Flurry of share deals sees fund manager raise his stake in Finsbury Growth & Income to 2.3%.

Finsbury Growth & Income (FGT ) portfolio manager Nick Train has bought more than £1m worth of shares in the UK equity income trust in the past three months, signalling his belief that the portfolio of quality growth stocks is undervalued by the market.

Three purchases starting on 3 November culminated last week with Train buying 52,227 shares at 861p, lifting his personal holding to 2.3%, or more than 4.8 million shares, in the £1.8bn trust.

That transaction cost the manager over £449,000 and followed the £214,000 purchase of 25,000 shares on 4 January and the £406,000 acquisition of the first tranche of 50,000 shares in November.

The share deals come as the former top performer continues to trade at a discount after two years of poor returns.

At their current price of 873p, Finsbury Growth shares stand nearly 5% below their net asset value, in contrast with the small premium at which they habitually traded in previous years.

At today’s price, the manager’s stake is worth £42.4m, making him the sixth-largest shareholder behind wealth managers Evelyn Partners, Rathbones and Investec, according to Refinitiv data.

Train, who shared £39m of dividends with his business partner Michael Lindsell last year, has been a consistent buyer of Finsbury Growth, which he has managed since 2000.

The trust’s annual reports show that at the end of September 2022 he owned 4.6 million shares, worth £30.8m at the time. Twelve months before that he held 3.6 million shares worth £32m, up from 3.1 million shares in 2020 worth £26m, and 2.6 million shares worth £25m in 2019. 

 At the trust’s annual general meeting last month, Train (pictured above) stressed the importance of ‘having skin in the game’ by aligning his interests with those of other shareholders, particularly while the trust is underperforming rivals and the UK stock market.

He is not alone in this. Research by Investec analysts in 2021 highlighted big stakes by other investment trust managers, notably Chris Mills, who owned £167m of North Atlantic Smaller Companies (NAS ), and Alex Darwall, who at the time held a £28m stake in European Opportunities (EOT ).

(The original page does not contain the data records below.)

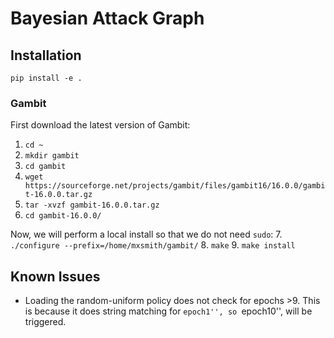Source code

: # Bayesian Attack Graph

## Installation

`pip install -e .`

### Gambit
First download the latest version of Gambit:
1. `cd ~`
2. `mkdir gambit`
3. `cd gambit`
4. `wget https://sourceforge.net/projects/gambit/files/gambit16/16.0.0/gambit-16.0.0.tar.gz`
5. `tar -xvzf gambit-16.0.0.tar.gz`
6. `cd gambit-16.0.0/`

Now, we will perform a local install so that we do not need `sudo`:
7. `./configure --prefix=/home/mxsmith/gambit/`
8. `make`
9. `make install`

## Known Issues
 - Loading the random-uniform policy does not check for epochs >9. This is because it does string matching for ``epoch1'', so ``epoch10'', will be triggered.
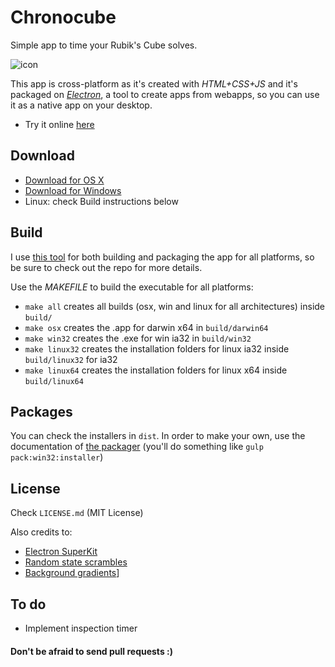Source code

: # Chronocube
Simple app to time your Rubik's Cube solves.

![icon](https://raw.githubusercontent.com/pablopunk/chronocube/master/src/img/icon200px.png)

This app is cross-platform as it's created with *HTML+CSS+JS* and it's packaged on *[Electron](https://github.com/atom/electron)*, a tool to create apps from webapps, so you can use it as a native app on your desktop.

- Try it online [here](http://chronocube.pablopunk.com)

## Download
- [Download for OS X](https://raw.githubusercontent.com/pablopunk/chronocube/master/dist/Chronocube.dmg)
- [Download for Windows](https://raw.githubusercontent.com/pablopunk/chronocube/master/dist/Setup.exe)
- Linux: check Build instructions below

## Build
I use [this tool](https://github.com/Aluxian/electron-superkit) for both building and packaging the app for all platforms, so be sure to check out the repo for more details.

Use the *MAKEFILE* to build the executable for all platforms:
- `make all` creates all builds (osx, win and linux for all architectures) inside `build/`
- `make osx` creates the .app for darwin x64 in `build/darwin64`
- `make win32` creates the .exe for win ia32 in `build/win32`
- `make linux32` creates the installation folders for linux ia32 inside `build/linux32` for ia32
- `make linux64` creates the installation folders for linux x64 inside `build/linux64`

## Packages
You can check the installers in `dist`. In order to make your own, use the documentation of [the packager](https://github.com/Aluxian/electron-superkit) (you'll do something like `gulp pack:win32:installer`)

## License
Check `LICENSE.md` (MIT License)

Also credits to:
- [Electron SuperKit](https://github.com/Aluxian/electron-superkit)
- [Random state scrambles](https://github.com/cubing/jsss)
- [Background gradients](http://uigradients.com)]

## To do
- Implement inspection timer

#### Don't be afraid to send pull requests :)
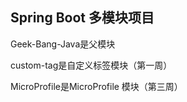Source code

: ## Spring Boot 多模块项目

Geek-Bang-Java是父模块

custom-tag是自定义标签模块（第一周）

MicroProfile是MicroProfile 模块（第三周）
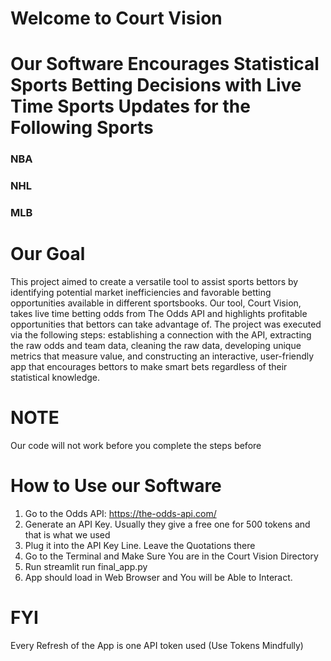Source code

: # Welcome to Court Vision

# Our Software Encourages Statistical Sports Betting Decisions with Live Time Sports Updates for the Following Sports
### NBA
### NHL
### MLB

# Our Goal
This project aimed to create a versatile tool to assist sports bettors by identifying potential market inefficiencies and favorable betting opportunities available in different sportsbooks. Our tool, Court Vision, takes live time betting odds from The Odds API and highlights profitable opportunities that bettors can take advantage of. The project was executed via the following steps: establishing a connection with the API, extracting the raw odds and team data, cleaning the raw data, developing unique metrics that measure value, and constructing an interactive, user-friendly app that encourages bettors to make smart bets regardless of their statistical knowledge. 

# NOTE
Our code will not work before you complete the steps before

# How to Use our Software
1. Go to the Odds API: https://the-odds-api.com/
2. Generate an API Key. Usually they give a free one for 500 tokens and that is what we used
3. Plug it into the API Key Line. Leave the Quotations there
4. Go to the Terminal and Make Sure You are in the Court Vision Directory
5. Run streamlit run final_app.py
6. App should load in Web Browser and You will be Able to Interact.


# FYI
Every Refresh of the App is one API token used (Use Tokens Mindfully)
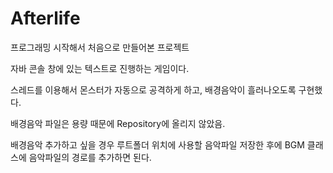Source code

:# Afterlife

프로그래밍 시작해서 처음으로 만들어본 프로젝트

자바 콘솔 창에 있는 텍스트로 진행하는 게임이다.

스레드를 이용해서 몬스터가 자동으로 공격하게 하고, 배경음악이 흘러나오도록 구현했다.

배경음악 파일은 용량 때문에 Repository에 올리지 않았음.

배경음악 추가하고 싶을 경우 루트폴더 위치에 사용할 음악파일 저장한 후에 BGM 클래스에 음악파일의 경로를 추가하면 된다.
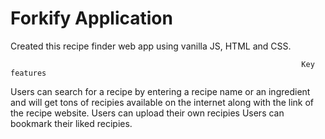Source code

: # Forkify Application

Created this recipe finder web app using vanilla JS, HTML and CSS. 

                                                                     Key features

Users can search for a recipe by entering a recipe name or an ingredient and will get tons of recipies available on the internet along with the link of the recipe website. 
Users can upload their own recipies
Users can bookmark their liked recipies. 

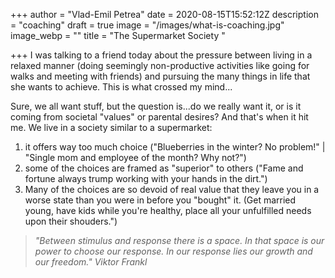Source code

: +++
author = "Vlad-Emil Petrea"
date = 2020-08-15T15:52:12Z
description = "coaching"
draft = true
image = "/images/what-is-coaching.jpg"
image_webp = ""
title = "The Supermarket Society "

+++
I was talking to a friend today about the pressure between living in a  relaxed manner (doing seemingly non-productive activities like going for walks and meeting with friends) and pursuing the many things in life that she wants to achieve. This is what crossed my mind...

Sure, we all want stuff, but the question is...do we really want it, or is it coming from societal "values" or parental desires? And that's when it hit me. We live in a society similar to a supermarket:

1. it offers way too much choice ("Blueberries in the winter? No problem!" | "Single mom and employee of the month? Why not?")
2. some of the choices are framed as "superior" to others ("Fame and fortune always trump working with your hands in the dirt.")
3. Many of the choices are so devoid of real value that they leave you in a worse state than you were in before you "bought" it. (Get married young, have kids while you're healthy, place all your unfulfilled needs upon their shouders.")

> _"Between stimulus and response there is a space. In that space is our power to choose our response. In our response lies our growth and our freedom." Viktor Frankl_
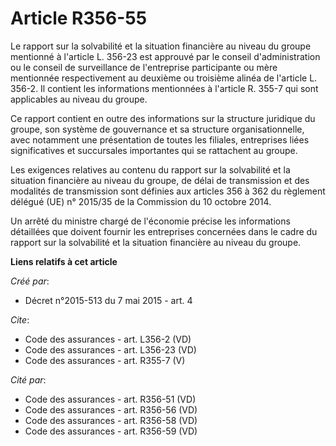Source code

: # Article R356-55

Le rapport sur la solvabilité et la situation financière au niveau du groupe mentionné à l'article L. 356-23 est approuvé par
le conseil d'administration ou le conseil de surveillance de l'entreprise participante ou mère mentionnée respectivement au
deuxième ou troisième alinéa de l'article L. 356-2. Il contient les informations mentionnées à l'article R. 355-7 qui sont
applicables au niveau du groupe. 

Ce rapport contient en outre des informations sur la structure juridique du groupe, son système de gouvernance et sa
structure organisationnelle, avec notamment une présentation de toutes les filiales, entreprises liées significatives et
succursales importantes qui se rattachent au groupe. 

Les exigences relatives au contenu du rapport sur la solvabilité et la situation financière au niveau du groupe, de délai de
transmission et des modalités de transmission sont définies aux articles 356 à 362 du règlement délégué (UE) n° 2015/35 de la
Commission du 10 octobre 2014. 

Un arrêté du ministre chargé de l'économie précise les informations détaillées que doivent fournir les entreprises concernées
dans le cadre du rapport sur la solvabilité et la situation financière au niveau du groupe.

**Liens relatifs à cet article**

_Créé par_:

  - Décret n°2015-513 du 7 mai 2015 - art. 4

_Cite_:

  - Code des assurances - art. L356-2 (VD)
  - Code des assurances - art. L356-23 (VD)
  - Code des assurances - art. R355-7 (V)

_Cité par_:

  - Code des assurances - art. R356-51 (VD)
  - Code des assurances - art. R356-56 (VD)
  - Code des assurances - art. R356-58 (VD)
  - Code des assurances - art. R356-59 (VD)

In the past three years, Finsbury Growth shareholders have seen a total return of just 4.6% as Train’s buy-and-hold strategy with global consumer brands struggled at a time when technology and cheap-at-the-time ‘value’ stocks led markets. The performance has lagged the FTSE All Share’s 15.6% gain and the average 15.1% return from UK equity income trusts. Over 10 years, however, a 157% return puts the trust near the top of its peer group and well ahead of the All-Share index, which rose 85%.